States that don’t require booster seats:
– Arizona
– Florida
– South Dakota

Booster seat tips:
– A belt-positioning booster seat raises a child so that the lap and shoulder safety belts fit correctly.
– A booster seat is recommended for children ages 4 to 8 years old or until children are 4 feet 9 inches tall.
– Booster seats require the use of both the lap and shoulder safety belt.
– Backless or low-back booster seats may be used when the vehicle’s seat back reaches to the top of the child’s ears and supports the child’s head.
Source: National Highway Transportation Safety Administration

1 comment:

Anonymous said...

More Big Brother . . . what next? Pass a law telling parents that they can't let children play ball in the street, pet strange bulldogs, ride bikes after dark, look over the edge at the Grand Canyon, eat peanuts? All things that MIGHT result in injury but 99.9% of the time DON'T?

You can pass all the laws you want but life has risks, kids are going to get hurt and some are going to die and there isn't a damn thing "government" can or even should do about it.

Sometimes bad things just happen. Trying to turn the population into a bunch of robots trying to stop bad things from happening is futile, and WRONG.

There's a big difference between risk and abuse. Children who are being ABUSED should be rescued. Children who are exposed to a normal level of risk of injury do not need rescuing. They just need luck, and all the legislation in the world can't give anyone LUCK.

Provided records:
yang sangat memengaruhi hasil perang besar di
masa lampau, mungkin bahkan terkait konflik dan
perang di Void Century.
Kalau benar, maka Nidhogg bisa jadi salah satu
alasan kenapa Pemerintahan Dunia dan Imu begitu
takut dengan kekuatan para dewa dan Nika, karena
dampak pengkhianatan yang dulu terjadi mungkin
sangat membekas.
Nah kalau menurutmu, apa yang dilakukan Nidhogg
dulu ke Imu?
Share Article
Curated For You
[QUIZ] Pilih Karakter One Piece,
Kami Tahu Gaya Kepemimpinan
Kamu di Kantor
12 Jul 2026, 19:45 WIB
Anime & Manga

Using the information:
1. In the booster seat passage, until what height is a booster seat recommended for children?
2. Update the entries by replacing every "Nidhogg" with "Nidhoggr", and give their lines again with everything else unchanged.

Task answers:
1. Until children are 4 feet 9 inches tall.

2.
yang sangat memengaruhi hasil perang besar di
masa lampau, mungkin bahkan terkait konflik dan
perang di Void Century.
Kalau benar, maka Nidhoggr bisa jadi salah satu
alasan kenapa Pemerintahan Dunia dan Imu begitu
takut dengan kekuatan para dewa dan Nika, karena
dampak pengkhianatan yang dulu terjadi mungkin
sangat membekas.
Nah kalau menurutmu, apa yang dilakukan Nidhoggr
dulu ke Imu?
Share Article
Curated For You
[QUIZ] Pilih Karakter One Piece,
Kami Tahu Gaya Kepemimpinan
Kamu di Kantor
12 Jul 2026, 19:45 WIB
Anime & Manga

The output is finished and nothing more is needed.